Nei prossimi giorni la Rete Zero PFAS Italia, di cui fanno parte le vicentine Mamme No Pfas, sarà a Bruxelles presso l’European Environmental Bureau (EEB), il più grande network ambientalista europeo. La delegazione presenterà al forum “Stop Pfas” un documento programmatico che chiede un cambio di passo radicale nelle politiche chimiche dell’Unione.
“Vogliamo lo stop della produzione di Pfas e dell’esportazione delle conoscenze per produrli in altre parti del mondo, dove spesso i costi di produzione sono vantaggiosi e la cui conseguenza è una contro-importazione di questi prodotti sui nostri territori a prezzi stracciati”, avevano dichiarato alla nostra redazione le Mamme No Pfas, sottolineando il legame tra la produzione locale e gli impatti globali.
Il documento: precauzione e nuove regole per l’industria
Il manifesto della Rete delinea una strategia che parte dall’applicazione rigorosa del principio di precauzione. La richiesta è che nessuna delle oltre 10.000 molecole appartenenti a questa classe venga immessa sul mercato senza una prova preventiva e certa di sicurezza a carico del produttore. La Rete propone una valutazione strutturata che includa studi tossicologici completi e analisi sulla persistenza ambientale, superando l’attuale sistema che spesso interviene quando il bioaccumulo nel suolo e negli organismi è già avanzato.

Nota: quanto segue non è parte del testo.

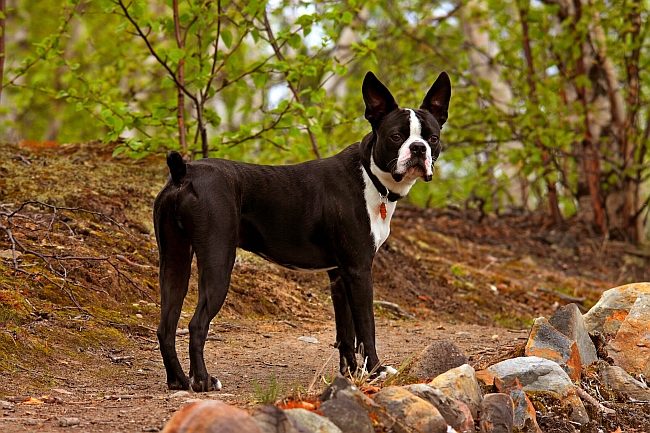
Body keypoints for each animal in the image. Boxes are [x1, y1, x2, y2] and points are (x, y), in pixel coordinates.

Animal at [154, 71, 448, 392]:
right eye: (396, 137)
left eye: (433, 138)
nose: (419, 148)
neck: (370, 175)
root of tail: (183, 173)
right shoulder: (359, 272)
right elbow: (366, 328)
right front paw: (376, 372)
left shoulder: (339, 275)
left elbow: (346, 333)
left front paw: (350, 375)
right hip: (218, 261)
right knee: (197, 324)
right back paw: (203, 381)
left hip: (174, 260)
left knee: (166, 326)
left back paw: (178, 380)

Per rendere i controlli efficaci, il documento sollecita l’obbligo per le aziende di fornire alle autorità gli standard analitici necessari: oggi, infatti, si stima che meno dell’1% dei PFAS sia realmente misurabile. Senza questi strumenti, il monitoraggio di acqua e sangue rimane parziale. Parallelamente, si chiede la transizione verso una “chimica verde” e produzioni a circuito chiuso per azzerare le dispersioni, accompagnate da una totale trasparenza sulla tracciabilità delle vendite e da un’etichettatura chiara che indichi quantità e tipologia di PFAS presenti nei prodotti di consumo.

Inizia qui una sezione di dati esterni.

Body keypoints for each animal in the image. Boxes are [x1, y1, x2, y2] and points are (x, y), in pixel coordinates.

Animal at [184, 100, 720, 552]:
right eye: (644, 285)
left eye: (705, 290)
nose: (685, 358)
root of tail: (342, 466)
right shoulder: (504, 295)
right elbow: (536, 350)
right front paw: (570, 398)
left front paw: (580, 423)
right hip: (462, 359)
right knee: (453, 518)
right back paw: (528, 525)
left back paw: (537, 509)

Costi sociali e tutela dei minori
Un passaggio chiave del documento riguarda la responsabilità economica. Con costi stimati per l’UE fino a 440 miliardi di euro entro il 2050 tra bonifiche e spese sanitarie, la Rete chiede che le risorse risparmiate con lo stop alla produzione vengano investite per aiutare le imprese nella riconversione tecnologica.
Particolare enfasi viene posta sulla protezione dei bambini, definiti come la popolazione più vulnerabile a causa dell’esposizione prenatale e del maggiore accumulo proporzionale durante la crescita. La Rete denuncia come gli attuali limiti di legge siano spesso “compromessi regolatori” e non parametri puramente sanitari, citando come un bambino possa facilmente superare la dose settimanale tollerabile (TWI) stabilita dall’EFSA pur consumando acqua considerata “nei limiti”.
Infine, viene affrontato il nodo dei rifiuti: la pervasività di queste sostanze rende le attuali tecnologie di incenerimento spesso inefficienti, trasformando il fine vita dei prodotti in un circolo vizioso che continua a disperdere molecole nell’aria e nel suolo.